* Your task *
Could you duplicate the lines below word for word, leaving out the pictures?

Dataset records
↓

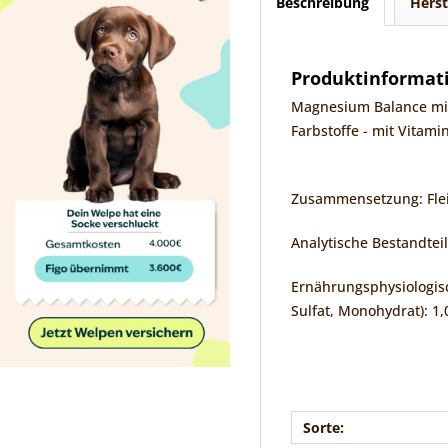
Beschreibung
Herst
Produktinformati
Magnesium Balance mit
Farbstoffe - mit Vitami
Zusammensetzung: Fleis
Analytische Bestandtei
Ernährungsphysiologisch
Sulfat, Monohydrat): 1,
Sorte:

↑

* Reply *
Beschreibung
Herst
Produktinformati
Magnesium Balance mit
Farbstoffe - mit Vitami
Zusammensetzung: Fleis
Analytische Bestandtei
Ernährungsphysiologisch
Sulfat, Monohydrat): 1,
Sorte:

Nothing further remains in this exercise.